What it has meant to stay alive when my daughter did not. What it has meant to suffer a heartbeat after carrying the weight and form of her inside my body, wedged just beneath that fist-shaped muscle. The girl runs toward me with a fierce velocity. Closer and closer with speed and light and then she runs straight into me, wrapping her arms around me tightly, taking my very breath away.

That night, the widow reads to me from Emily Dickinson and Walt Whitman. She plays me music made by a man as black as night, even his name a song: Coltrane. She says this is the better story for my life, to go to this other country, to become an artist in the company of artists. She tells me to never forget where I came from, to carry the spirit of this place in my heart. Where do any of us come from? Is it a country? A mother? Or is it perhaps an image, a song, a story inside which we feel. . named?

This is my death. This embrace. And I close my eyes and lower my head and wrap my body around her the way a mother fits a child, and I let the air leave my lungs thinking yes, like this, I will let go like this and it will make an ending.

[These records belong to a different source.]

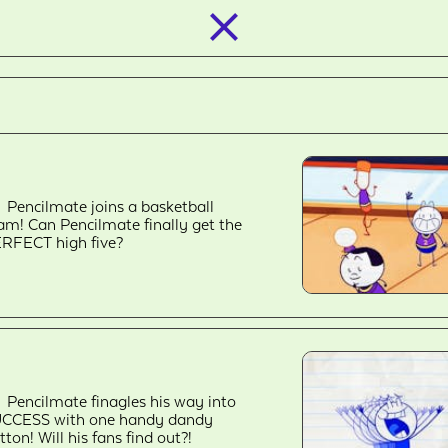
closed_
Pencilmate joins a basketball
am! Can Pencilmate finally get the
RFECT high five?
Pencilmate finagles his way into
CCESS with one handy dandy
tton! Will his fans find out?!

Leaving the widow — this woman who delivered me from ash to art — it is heavy in my chest. This childless woman who stood in the place of a mother, like a painted symbol in a new language. How she gave me a story of my own blood, read to me, played music, let me go inside all the books and photographs and paintings and music of her house, how we pulled the boards from dead buildings so that I could paint on them, how we lived so smally, quietly, together in the eye of history, with no one to know us, with no one who killed us, just our two bodies present inside loss.

But the girl’s strength surpasses mine in a mythic burst. Any child is stronger than a mother, since the love we have for our children could kill us. She sends me an electrical jolt and grabs my hand and pulls me in a dead run farther into the white.

The night before I leave I give her the painting of the girl with the house in her mouth. She hangs it in the very center of the largest room. We don’t speak. Then she helps me burn every other painting I have ever made.